27. Con il quinto motivo si deduce la violazione l’art. 112 c.p.c. e dell’art. 2033 c.c., in relazione alla reiezione della domanda di condanna di G.R. alla restituzione delle somme consegnate dagli acquirenti (art. 360 c.p.c., n. 3). Erroneamente il giudice di appello avrebbe rilevato un vizio di ultrapetizione nella sentenza di primo grado, evidenziando che gli odierni ricorrenti non avevano mai dedotto il pagamento di un indebito in favore di G.R.. Al contrario, i ricorrenti avevano ritualmente formulato la domanda di condanna della G. alla restituzione di quanto corrisposto, trattandosi di domande che, nell’ipotesi di accoglimento della domanda proposta dal fallimento, sarebbero divenute prive di titolo giustificativo. Tale domanda sarebbe stata formulata nella comparsa di risposta, sia di B.M., che di Bo.Ma., mentre la dichiarazione di incasso resa da G.R., munita di data certa, attesterebbe la ricezione della somma di 103 milioni.

28. Il motivo è inammissibile perchè i ricorrenti avrebbero dovuto trascrivere e allegare di avere reiterato la domanda di pagamento dell’indebito anche in appello, mentre la censura si riferisce a quanto richiesto in primo grado con la comparsa di costituzione e risposta.

29. A prescindere da ciò la censura è inammissibile ai sensi dell’art. 100 c.p.c.. La corte di appello fonda la propria decisione di accoglimento del gravame proposto da G.R. su tre autonome argomentazioni rilevando che la domanda avrebbe dovuto essere rivolta nei confronti della V., oggi fallimento avendo gli stessi ricorrenti sostenuto che la G. avrebbe agito quale “procuratrice-rappresentante” della madre. In secondo luogo non vi sarebbe la prova del versamento dell’importo di Lire 103 milioni a titolo di corrispettivo della compravendita del bene immobile della V.. In terzo luogo ricorrerebbe l’ipotesi di domanda nuova non essendo stata proposta alcuna domanda ai sensi dell’art. 2041 c.c., davanti al giudice di primo grado.

30. I ricorrenti non impugnano la prima argomentazione e contestano in maniera errata (come evidenziato con riferimento al secondo motivo) la seconda argomentazione. Inoltre le doglianze riferite alla terza argomentazione sono dedotte in violazione l’art. 366, n. 6, perchè la trascrizione dei documenti riportata alle pagine 30 e 31 del ricorso è insufficiente. In particolare, si assume che, nel caso di accoglimento della domanda revocatoria la datazione della somma di Euro 51.500 “diverrebbe del tutto indebita e dovrebbe essere restituita”. La locuzione e equivoca e non riporta le conclusioni formulate, nè in primo grado, nè in appello.

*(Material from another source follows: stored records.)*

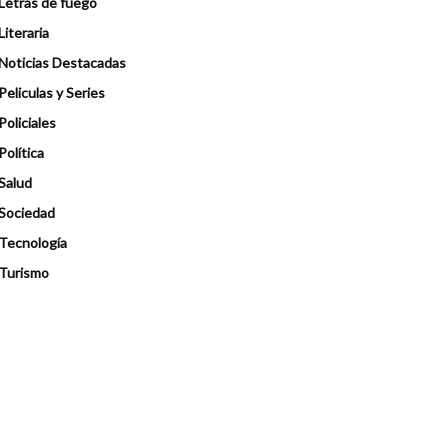
Letras de fuego
Literaria
Noticias Destacadas
Peliculas y Series
Policiales
Política
Salud
Sociedad
Tecnología
Turismo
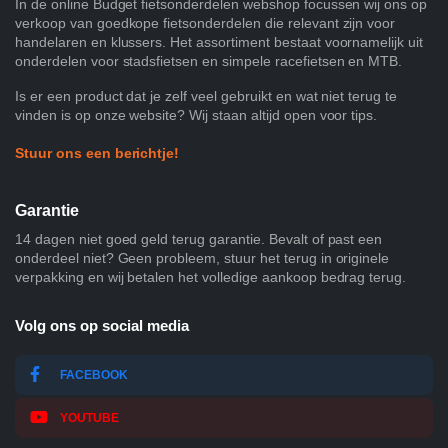
In de online Budget fietsonderdelen webshop focussen wij ons op
verkoop van goedkope fietsonderdelen die relevant zijn voor
handelaren en klussers. Het assortiment bestaat voornamelijk uit
onderdelen voor stadsfietsen en simpele racefietsen en MTB.
Is er een product dat je zelf veel gebruikt en wat niet terug te
vinden is op onze website? Wij staan altijd open voor tips.
Stuur ons een berichtje!
Garantie
14 dagen niet goed geld terug garantie. Bevalt of past een
onderdeel niet? Geen probleem, stuur het terug in originele
verpakking en wij betalen het volledige aankoop bedrag terug.
Volg ons op social media
FACEBOOK
YOUTUBE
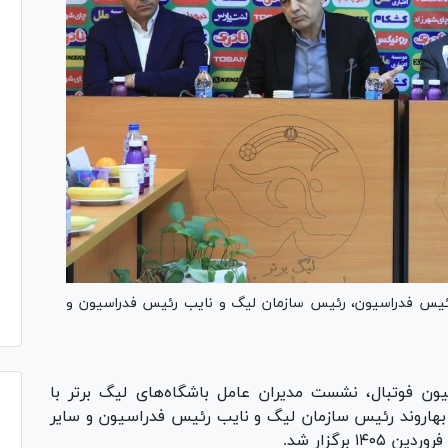
رئیس فدراسیون، رئیس سازمان لیگ و نایب رئیس فدراسیون و
 فوتبال، نشست مدیران عامل باشگاه‌های لیگ برتر با
هاروند رئیس سازمان لیگ و نایب رئیس فدراسیون و سایر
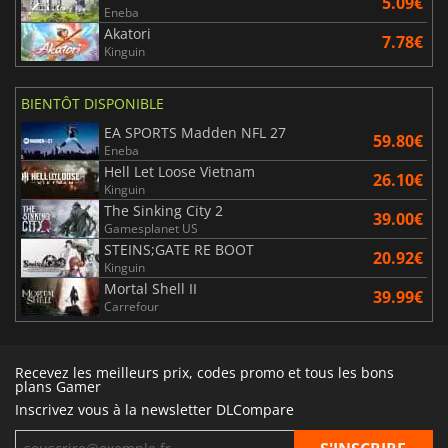
5.09€
Eneba
Akatori
7.78€
Kinguin
BIENTÔT DISPONIBLE
EA SPORTS Madden NFL 27
59.80€
Eneba
Hell Let Loose Vietnam
26.10€
Kinguin
The Sinking City 2
39.00€
Gamesplanet US
STEINS;GATE RE BOOT
20.92€
Kinguin
Mortal Shell II
39.99€
Carrefour
Recevez les meilleurs prix, codes promo et tous les bons
plans Gamer
Inscrivez vous à la newsletter DLCompare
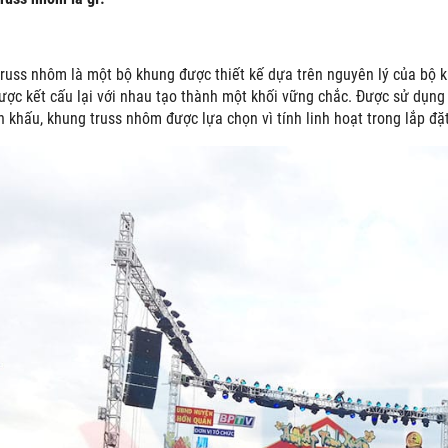
russ nhôm là một bộ khung được thiết kế dựa trên nguyên lý của bộ 
ợc kết cấu lại với nhau tạo thành một khối vững chắc. Được sử dụng r
n khấu, khung truss nhôm được lựa chọn vì tính linh hoạt trong lắp đặ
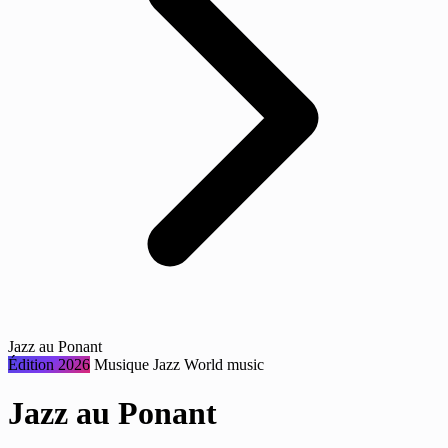
Jazz au Ponant
Édition 2026
Musique
Jazz
World music
Jazz au Ponant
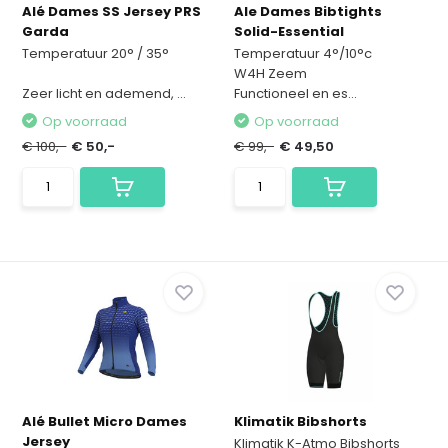
Alé Dames SS Jersey PRS
Ale Dames Bibtights
Garda
Solid-Essential
Temperatuur 20° / 35°
Temperatuur 4°/10°c
W4H Zeem
Zeer licht en ademend, ...
Functioneel en es...
Op voorraad
Op voorraad
€ 100,-
€ 50,-
€ 99,-
€ 49,50
Alé Bullet Micro Dames
Klimatik Bibshorts
Jersey
Klimatik K-Atmo Bibshorts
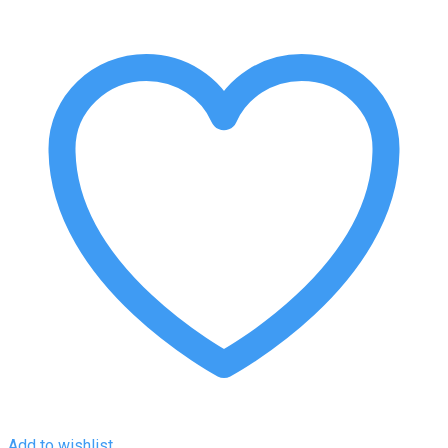
Add to wishlist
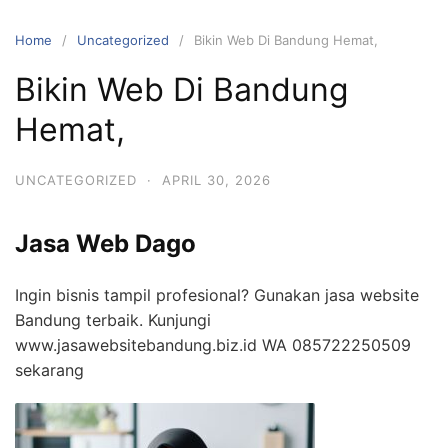
Skip
to
Home
Uncategorized
Bikin Web Di Bandung Hemat,
content
Bikin Web Di Bandung
Hemat,
UNCATEGORIZED
·
APRIL 30, 2026
Jasa Web Dago
Ingin bisnis tampil profesional? Gunakan jasa website
Bandung terbaik. Kunjungi
www.jasawebsitebandung.biz.id WA 085722250509
sekarang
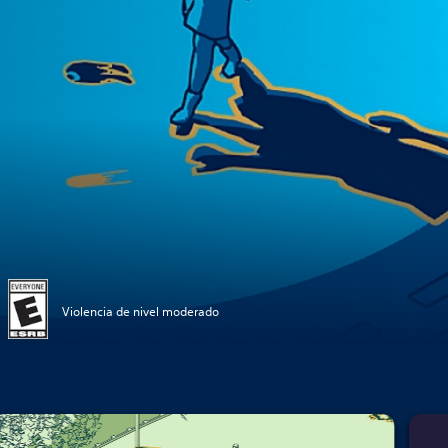
Violencia de nivel moderado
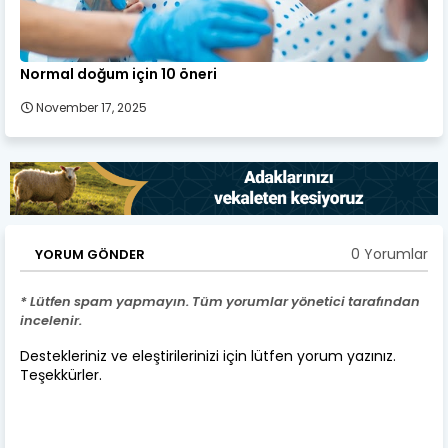
Normal doğum için 10 öneri
November 17, 2025
0 Yorumlar
YORUM GÖNDER
* Lütfen spam yapmayın. Tüm yorumlar yönetici tarafından
incelenir.
Destekleriniz ve eleştirilerinizi için lütfen yorum yazınız.
Teşekkürler.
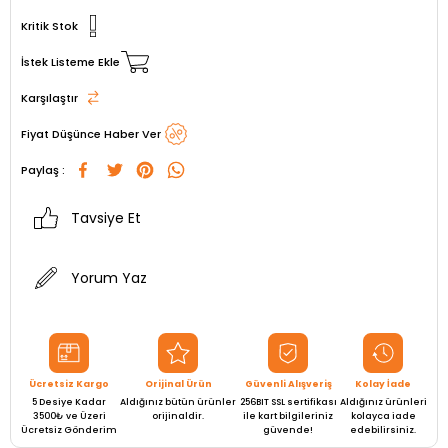
Kritik Stok
İstek Listeme Ekle
Karşılaştır
Fiyat Düşünce Haber Ver
Paylaş :
Tavsiye Et
Yorum Yaz
Ücretsiz Kargo
Orijinal Ürün
Güvenli Alışveriş
Kolay İade
5 Desiye Kadar
Aldığınız bütün ürünler
256BIT SSL sertifikası
Aldığınız ürünleri
3500₺ ve Üzeri
orijinaldir.
ile kart bilgileriniz
kolayca iade
Ücretsiz Gönderim
güvende!
edebilirsiniz.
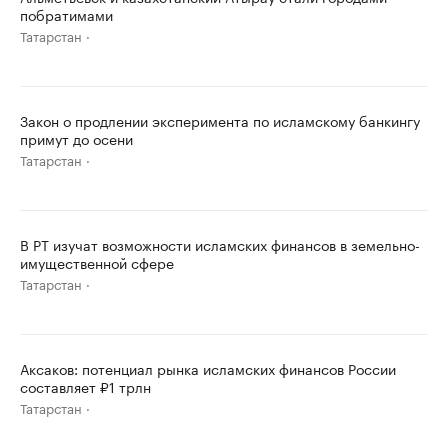
побратимами
Татарстан
Закон о продлении эксперимента по исламскому банкингу
примут до осени
Татарстан
В РТ изучат возможности исламских финансов в земельно-
имущественной сфере
Татарстан
Аксаков: потенциал рынка исламских финансов России
составляет ₽1 трлн
Татарстан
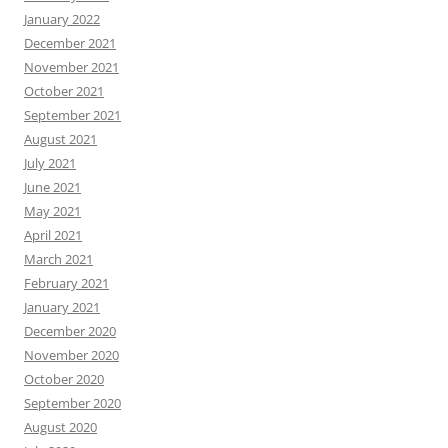
January 2022
December 2021
November 2021
October 2021
September 2021
August 2021
July 2021
June 2021
May 2021
April 2021
March 2021
February 2021
January 2021
December 2020
November 2020
October 2020
September 2020
August 2020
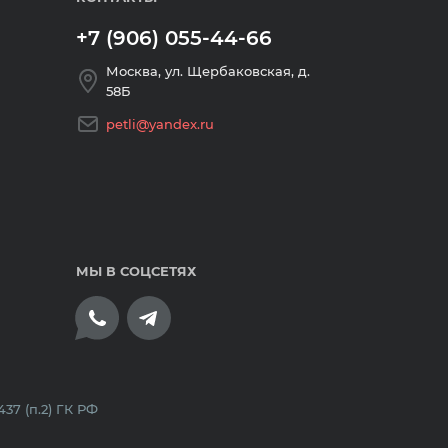
+7 (906) 055-44-66
Москва, ул. Щербаковская, д.
58Б
petli@yandex.ru
МЫ В СОЦСЕТЯХ
плата банковскими картами
7 (п.2) ГК РФ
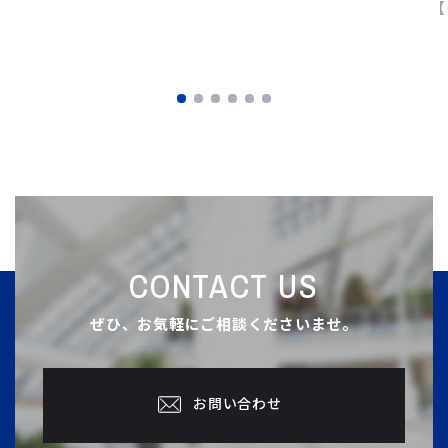
【
CONTACT US
ぜひ、お気軽にご相談くださいませ。
お問い合わせ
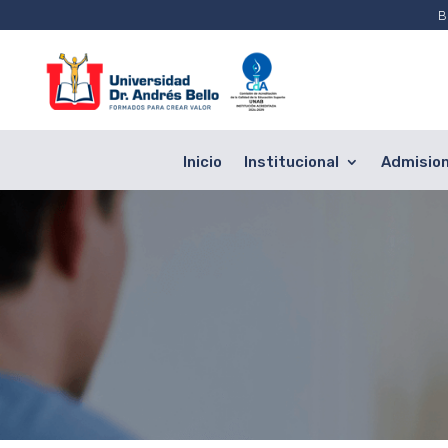
B
Inicio
Institucional
Admisio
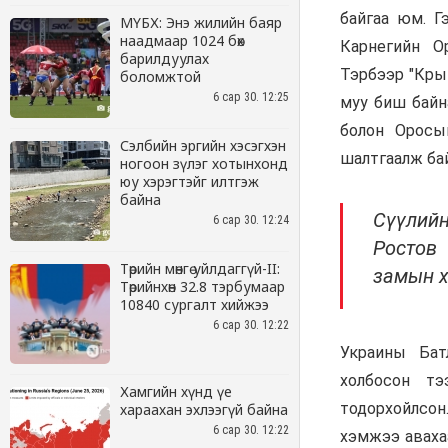
МҮБХ: Энэ жилийн баяр
наадмаар 1024 бөх
барилдуулах
боломжтой
6 сар 30. 12:25
Сэлбийн эргийн хэсэгхэн
ногоон зүлэг хотынхонд
юу хэрэгтэйг илтгэж
байна
6 сар 30. 12:24
Төрийн мөнгө уйлдаггүй-II:
Төрийнхөн 32.8 тэрбумаар
10840 сургалт хийжээ
6 сар 30. 12:22
Хамгийн хүнд үе
хараахан эхлээгүй байна
6 сар 30. 12:22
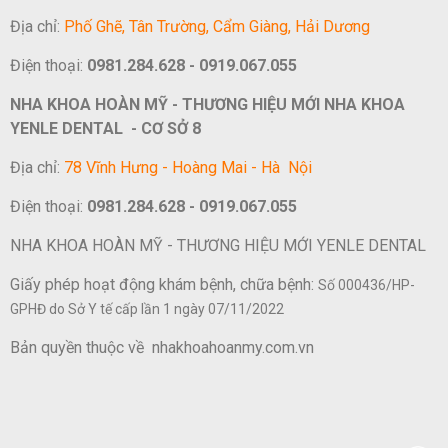
Địa chỉ:
Phố Ghẽ, Tân Trường, Cẩm Giàng, Hải Dương
Điện thoại:
0981.284.628 - 0919.067.055
NHA KHOA HOÀN MỸ - THƯƠNG HIỆU MỚI NHA KHOA
YENLE DENTAL - CƠ SỞ 8
Địa chỉ:
78 Vĩnh Hưng - Hoàng Mai - Hà Nội
Điện thoại:
0981.284.628 - 0919.067.055
NHA KHOA HOÀN MỸ - THƯƠNG HIỆU MỚI YENLE DENTAL
Giấy phép hoạt động khám bệnh, chữa bệnh:
Số 000436/HP-
GPHĐ do Sở Y tế cấp lần 1 ngày 07/11/2022
Bản quyền thuộc về nhakhoahoanmy.com.vn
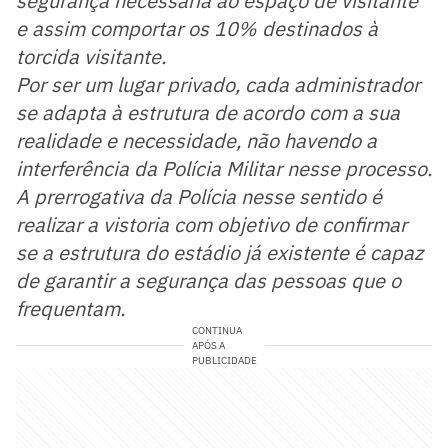
segurança necessária ao espaço de visitante
e assim comportar os 10% destinados à
torcida visitante.
Por ser um lugar privado, cada administrador
se adapta à estrutura de acordo com a sua
realidade e necessidade, não havendo a
interferência da Polícia Militar nesse processo.
A prerrogativa da Polícia nesse sentido é
realizar a vistoria com objetivo de confirmar
se a estrutura do estádio já existente é capaz
de garantir a segurança das pessoas que o
frequentam.
CONTINUA
APÓS A
PUBLICIDADE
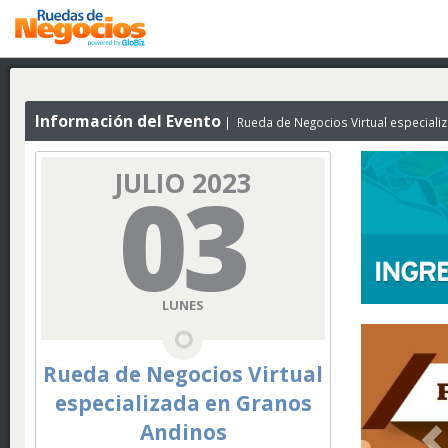
Información del Evento
Rueda de Negocios Virtual especiali
JULIO 2023
03
LUNES
Rueda de Negocios Virtual
especializada en Granos
Andinos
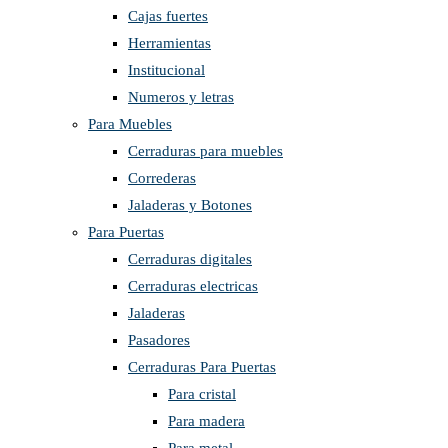
Cajas fuertes
Herramientas
Institucional
Numeros y letras
Para Muebles
Cerraduras para muebles
Correderas
Jaladeras y Botones
Para Puertas
Cerraduras digitales
Cerraduras electricas
Jaladeras
Pasadores
Cerraduras Para Puertas
Para cristal
Para madera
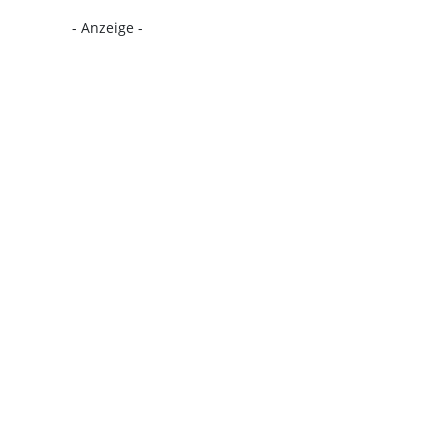
- Anzeige -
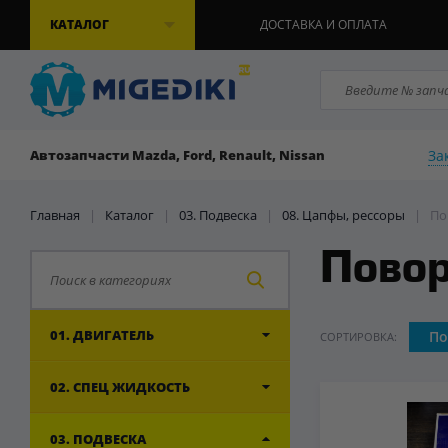
КАТАЛОГ
ДОСТАВКА И ОПЛАТА
За
Автозапчасти Mazda, Ford, Renault, Nissan
Главная
|
Каталог
|
03. Подвеска
|
08. Цапфы, рессоры
|
По
Повор
01. ДВИГАТЕЛЬ
По
СОРТИРОВКА:
02. СПЕЦ ЖИДКОСТЬ
03. ПОДВЕСКА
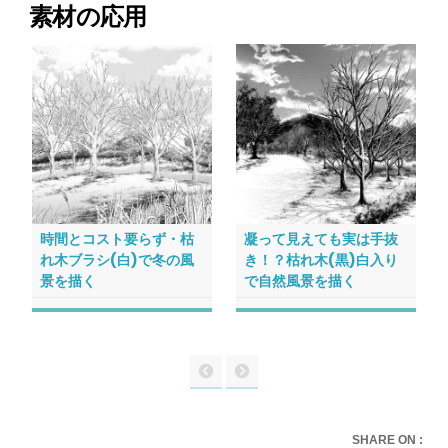
素材の応用
時間とコスト要らず・枯
凝って見えても実は手抜
れ木ブラシ(白)で冬の風
き！？枯れ木(黒)白入り
景を描く
で自然風景を描く
SHARE ON :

31. Ne consegue che il ricorso deve essere dichiarato inammissibile; le spese del presente giudizio di cassazione vanno integralmente compensate tra le parti in considerazione delle alterne vicende processuali.

32. Infine, va dato atto – mancando ogni discrezionalità al riguardo (tra le prime: Cass. 14/03/2014, n. 5955; tra molte altre: Cass. Sez. U. 27/11/2015, n. 24245) – della sussistenza dei presupposti per l’applicazione del D.P.R. 30 maggio 2002, n. 115, art. 13, comma 1-quater inserito dalla L. 24 dicembre 2012, n. 228, art. 1, comma 17, in tema di contributo unificato per i gradi o i giudizi di impugnazione e per il caso di reiezione integrale, in rito o nel merito.

PQM

dichiara inammissibile il ricorso e compensa integralmente tra le parti le spese del giudizio.

Ai sensi del D.P.R. n. 115 del 2002, art. 13, comma 1 quater, dà atto della sussistenza dei presupposti per il versamento, da parte del ricorrente, dell’ulteriore importo a titolo di contributo unificato pari a quello dovuto per il ricorso principale, a norma dello stesso art. 13, comma 1 bis.

Così deciso in Roma, nella Camera di consiglio della Sezione Terza della Corte Suprema di Cassazione, il 4 ottobre 2019.